The expiration date on the Myers Briggs personality test may have passed, but the differences between extroverts and introverts are undeniable. It is also certain that evangelical piety is no respecter of Myers Briggs. Hear Rod Dreher’s account of hanging out with evangelicals:
The ethos and the style of the meeting was very Evangelical. To be honest, that made me a little nervous, not for theological reasons, but because the Evangelical style is a poor fit for me. I don’t like to pray in public the way they do. That is, aside from liturgical or formal prayers, I keep my prayers to myself. Evangelicals don’t. That’s fine by me, but it’s not my way. I find Evangelical personalism to be off-putting.
So you can imagine how I seized up when, on the first day, members of the group were asked to introduce themselves to the others by giving their testimony (= Evangelical speak for “the story of how you came to believe in Jesus, or to discover a mature faith in Him).
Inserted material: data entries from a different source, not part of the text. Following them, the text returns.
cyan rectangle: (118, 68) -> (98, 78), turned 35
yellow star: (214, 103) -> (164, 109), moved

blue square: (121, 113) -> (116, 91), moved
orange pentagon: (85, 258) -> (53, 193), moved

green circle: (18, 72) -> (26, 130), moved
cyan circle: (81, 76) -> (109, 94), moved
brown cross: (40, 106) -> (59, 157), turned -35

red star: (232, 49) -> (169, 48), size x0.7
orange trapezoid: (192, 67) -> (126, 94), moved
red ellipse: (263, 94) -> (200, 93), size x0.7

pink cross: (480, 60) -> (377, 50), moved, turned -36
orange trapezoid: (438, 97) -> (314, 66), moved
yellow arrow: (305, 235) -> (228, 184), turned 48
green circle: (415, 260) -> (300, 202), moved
I would have been able to have told my story had the faculty been required to do so, but I was glad that self-disclosure in front of a group of strangers was not required. . . .
Each morning started out with a “devotional.” Don’t laugh, Evangelicals: I didn’t know what that was, and apparently neither did the two Catholics in the group, because after the first one was over, a Catholic said, “Hey, that devotional stuff is pretty good.” Then the other Catholic and I wisecracked about how different that kind of thing is from what we do in our traditions. But it was really us poking fun at ourselves, because we really had loved the devotional we had just heard. They were great all week, in fact. Who knew?
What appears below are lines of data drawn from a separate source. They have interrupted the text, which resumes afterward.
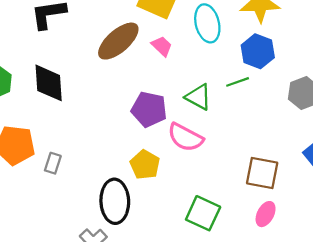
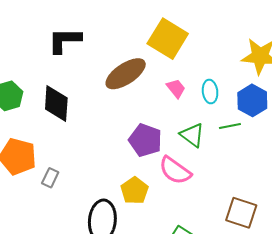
cyan ellipse: (207, 23) -> (210, 92), moved, size x0.7
pink trapezoid: (162, 46) -> (176, 88), moved

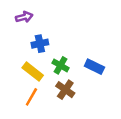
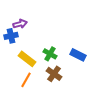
purple arrow: (24, 17) -> (20, 24), moved
blue cross: (40, 44) -> (11, 36), moved

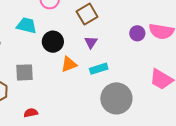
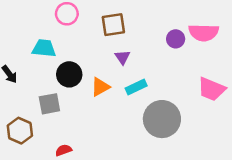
brown square: (87, 14) -> (113, 25), turned 30
black circle: (53, 42) -> (69, 74), moved

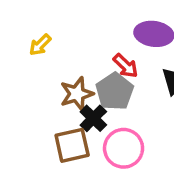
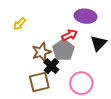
red arrow: (126, 66) -> (69, 35), turned -70
pink circle: (124, 148) -> (81, 83), moved

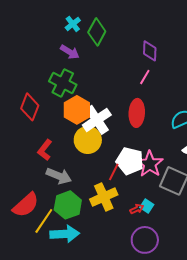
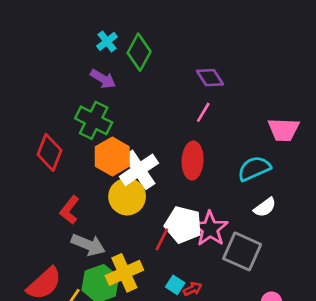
purple diamond: (150, 51) -> (210, 78), turned -35
yellow cross: (104, 197) -> (124, 273), moved
cyan square: (147, 206) -> (175, 285), moved

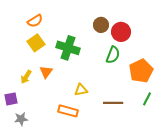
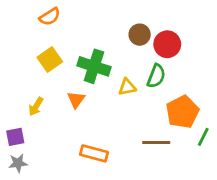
orange semicircle: (35, 21) -> (50, 17), moved
orange pentagon: (141, 71) -> (182, 112), moved
orange triangle: (46, 72) -> (76, 100), moved
yellow triangle: (81, 90) -> (127, 87), moved
gray star: (21, 119) -> (18, 163), moved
Rod goes on to admit that his encounter with evangelical piety was positive.
But I wonder what his understanding would be if he had to work in an evangelical institution and face this kind of forced intimacy every day? I know in my own experience, the piety of evangelicals drove me to my inner cold, critical Calvinism.
Aside from what evangelical piety says about personality, it’s also worth wondering what it means for living in an increasingly fractured society. Can evangelicals truly interact with non-evangelicals or people different from them when born-again Protestants wear their personal identity so prominently on their sleeve? If getting along with others means potting down your piety, can an evangelical do it?